The Balance: Considering Event-Driven InvestingGuest Post
I published another article at The Balance: Considering Event-Driven Investing. This is one place where writing in the third person leaves a lot out. I’ve done a lot with some types of event-driven investing.
- Speculating on hurricanes — I did that successfully at the hedge fund 2004, 2005 and 2006. 2006 because I thought the risk of another strong hurricane year was overplayed. 2004 and 2005 because I had a good idea of who was underreporting claims after disasters. That was the only time in my life that I went from long a company to short without stopping, and I covered on the day the CEO resigned, and caught the bottom tick.
- Bond deal arbitrage — well, sort of. I would buy target company bonds and sell the bonds of the parent. I had to be certain that the deal would go through, but it was a tremendous yield enhancement is the right situations.
- From the prior article, speculating on Lula’s non-impact on Brazil qualifies as event-driven.

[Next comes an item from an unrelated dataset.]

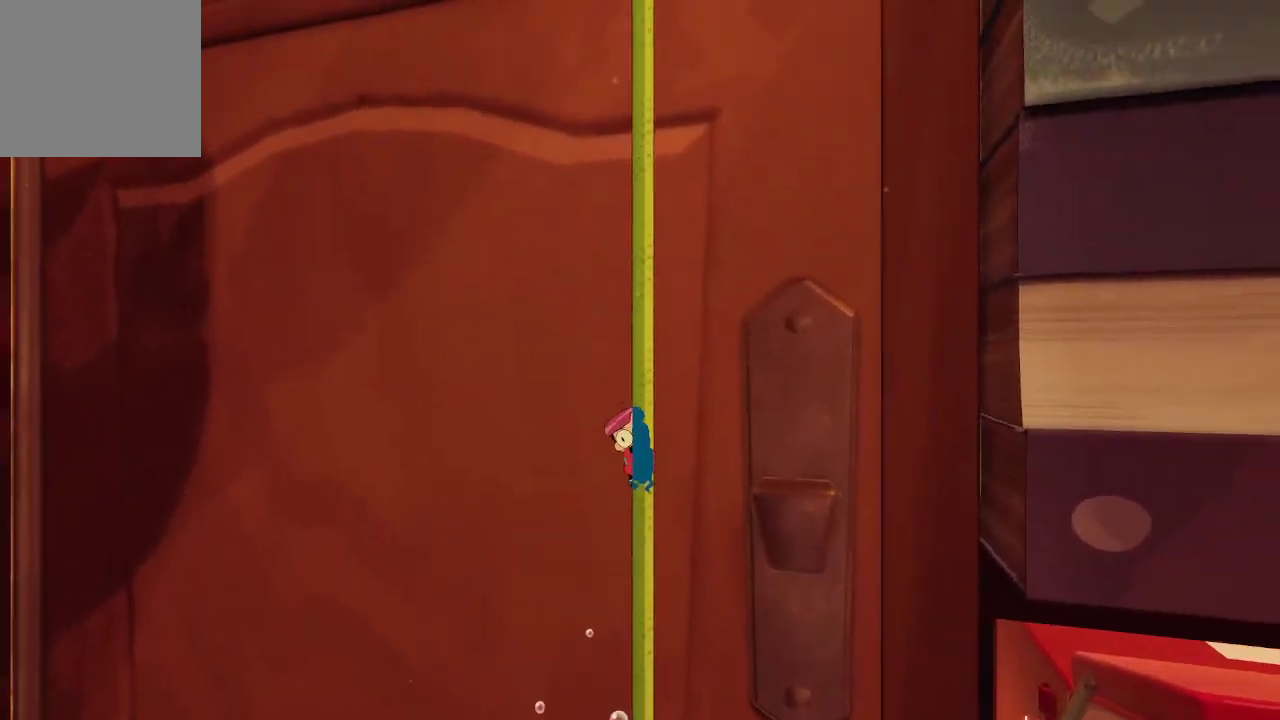
{"buttons": [], "left_stick": "up", "right_stick": "center", "events": [[233, "right_stick", "right"], [467, "right_stick", "center"]]}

- Stock arbitrage — did a lot with it when I was younger. Didn’t do so well.
- Index arbitrage — did a neutral trade where we shorted one company out of the Russell 2000, and bought another one in. Made no money on the trade. We had a good fundamental justification for the trade, but it just goes to show you that this isn’t as easy as it looks.
- I buy a decent number of spinoffs. Most succeeded as investments for me.

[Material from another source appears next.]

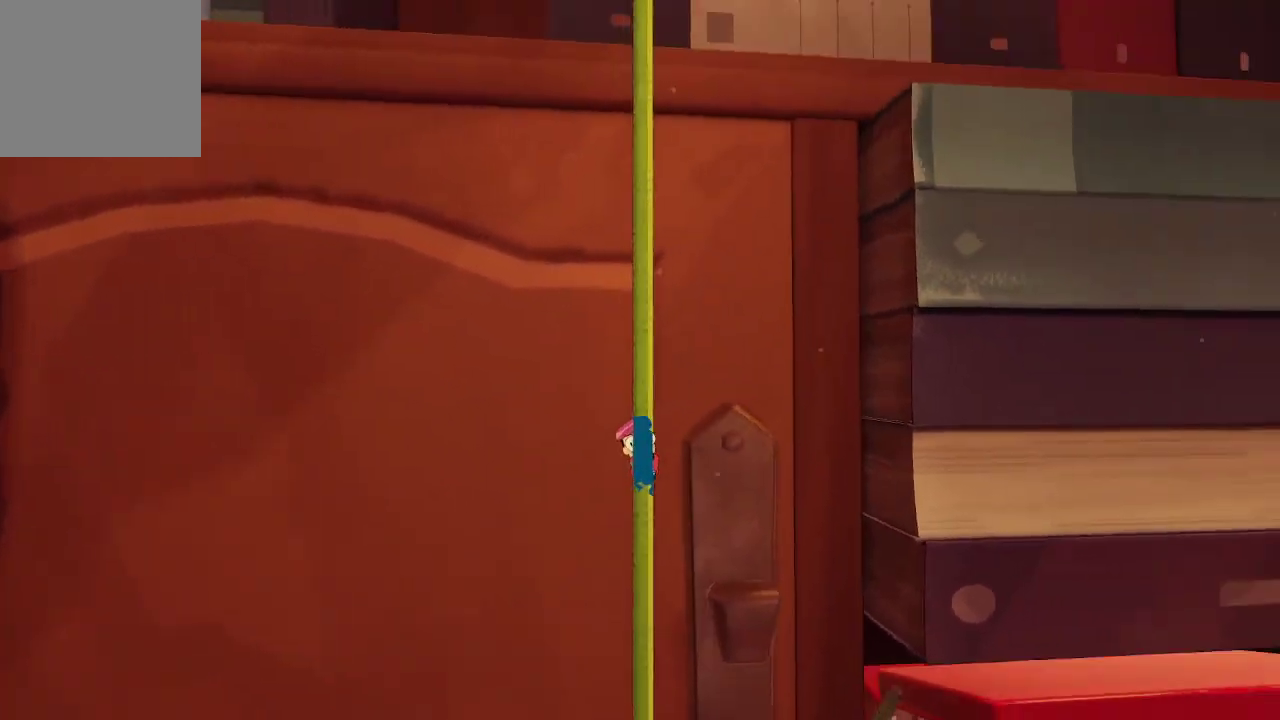
{"buttons": [], "left_stick": "up", "right_stick": "up", "events": [[467, "right_stick", "up"]]}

Now, all that said, most areas where there are simple arbitrages typically boil down to a simple credit risk: will the deal get completed? Will the company not take an action that changes its capital structure in a way that hurts me?
Since these are relatively simple trades, the returns are relatively low like that on a short-term junk bond — at present, like the yield on T-bills plus 2-3%. It’s not very compelling given the risks involved. Most of the mutual funds that do that type of arbitrage have not done so well.
Thus, aside from spinoffs, at present, I don’t do that much with event-driven investing. Many of the forms of it are too crowded, and I prefer simplicity in investing.